Regensburg.Ein Gutes hatte die Niederlage dann doch: Die A-Frage wurde nicht gestellt. Hätte der SSV Jahn Regensburg am Montagabend das bayerische Zweitliga-Derby gegen die SpVgg Greuther Fürth gewonnen, wären bei dann nur noch sieben Punkten Rückstand auf Relegationsplatz 3 sicher Nachfragen gekommen. "Herr Beierlorzer, da geht doch noch was? Ist das jetzt ein neues Ziel für Ihre Mannschaft?"

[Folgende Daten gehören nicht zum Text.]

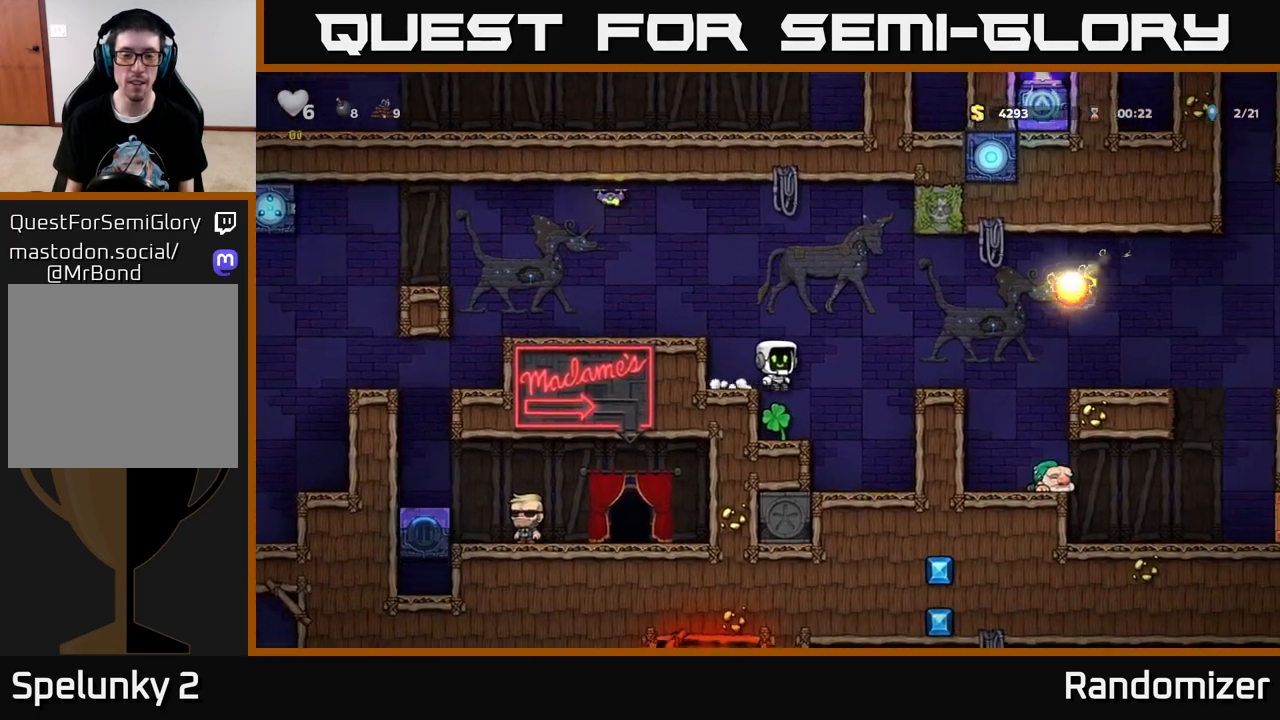
{"buttons": ["DPAD_LEFT"], "left_stick": "center", "right_stick": "center", "events": [[217, "A", "down"], [267, "DPAD_LEFT", "down"], [433, "A", "up"]]}
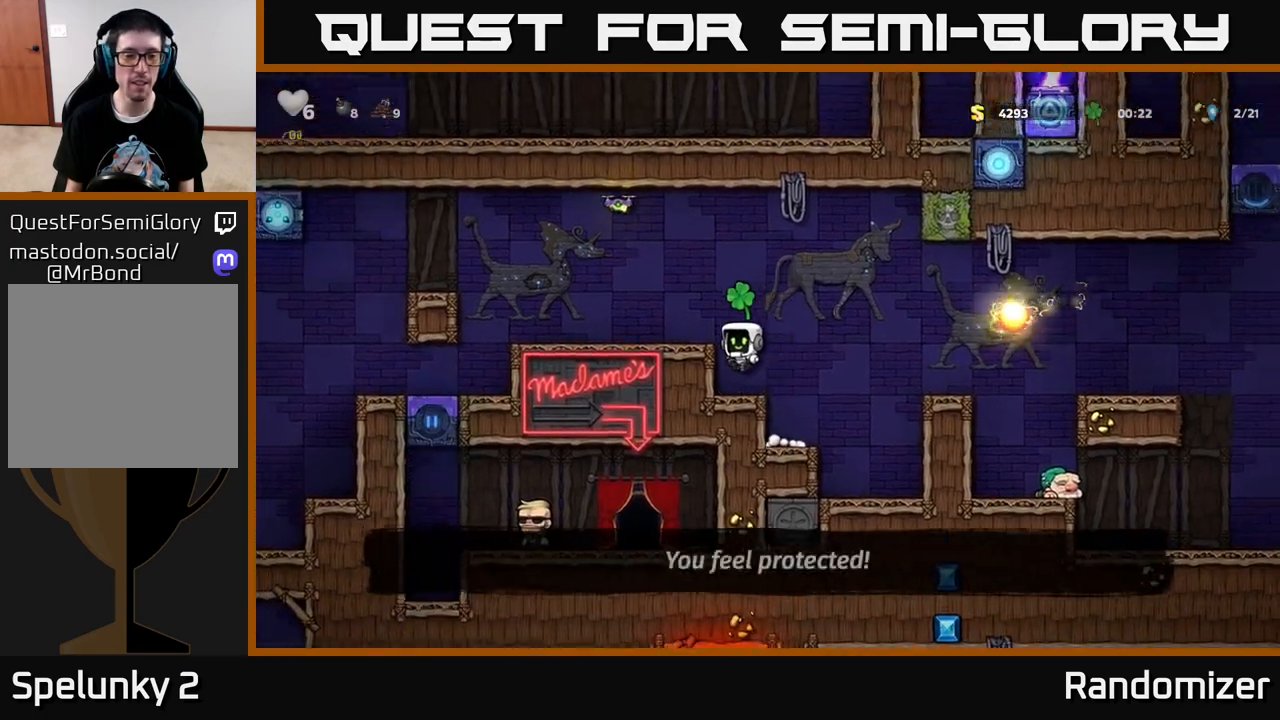
{"buttons": ["DPAD_LEFT"], "left_stick": "center", "right_stick": "center", "events": [[83, "A", "down"], [200, "A", "up"]]}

So blieb der Jahn-Trainer aber nach dem 0:2 gegen die Mittelfranken von Nachfragen unbehelligt. Der ehrgeizige Coach ärgerte sich zwar über die Niederlage, sagte aber auch: "Das ist kein Rückschlag für uns." Und gab sogleich das Motto für die nächste Zeit aus: "Mund abputzen, Krönchen richten und in Darmstadt den zweiten Matchball nutzen." Nach der Länderspielpause geht's zu den Lilien, dann soll die 40-Punkte-Marke erreicht werden.

Grüttners Niete

Der Montagabend war so ein Abend, an dem irgendwie von Beginn an der Wurm drin war. Nicht so offensichtlich, aber doch irgendwie. Hammadi Al Ghaddioui hatte schon früh eine hunderprozentige Chance, Marco Grüttner Mitte der zweiten Hälfte fast schon eine "Tausendprozentige". Der Jahn-Sturmführer war fassungslos wie die Jahn-Fans unter den 11 300 Zuschauern: "Den muss ich natürlich machen. Das nehme ich total auf meine Kappe." Aus zwei Metern brachte er den Ball nicht im Tor unter. "Was für ein Riesenbrett", entfuhr es dem Mannschaftskollegen Jann George. Derweil sinnierte der Fehl-Schütze: "Das passte irgendwie zum ganzen Spiel."

Denn nur zwei Minuten später kassierte Markus Palionis eine, wie nicht nur Trainer Beierlorzer meinte, ungerechtfertigte Gelb-Rote Karte. Fürths Angreifer Daniel Keita-Ruel war im Laufduell mit dem Jahn-Innenverteidiger zu Fall gekommen. "Das war spielentscheidend", wetterte Beierlorzer. Auch, weil nur kurz danach Marco Caligiuri - der eigentlich nicht besonders torgefährliche Innenverteidiger - nach einer Ecke aus ganz spitzem Winkel zur Fürther Führung traf.

"Total mittig geschossen"

Doch das war ja noch nicht alles: "Der muss rein, egal wie", war Andi Geipl nach Spielschluss immer noch bedient, ob seines in der 84. Minute verballerten Elfmeters. Caligiuri hatte zuvor den Ball an die Hand bekommen. "Das ist auch so ein Geschenk, das wir nicht nutzen", meinte Beierlorzer. Geipl selbst konnte sich das alles nicht erklären: "Also, so schlecht wie heute, habe ich noch keinen Elfmeter geschossen." Fürths Keeper Sascha Burchert sagte später im Kabinengang zu Geipl, dass er eigentlich die andere Ecke wählen wollte. "Aber den musste er ja halten", meinte der Schütze. "Der Elfer war total mittig geschossen."

So richtig geknickt waren sie beim Jahn aber trotzdem alle nicht. Die Regensburger wissen, dass das Knacken der 40-Punkte-Marke nur eine Frage der Zeit ist. Auch Geipl wird sich sein Krönchen richten - und weiter geht's.

Mund abputzen, Krönchen richten und in Darmstadt den zweiten Matchball nutzen.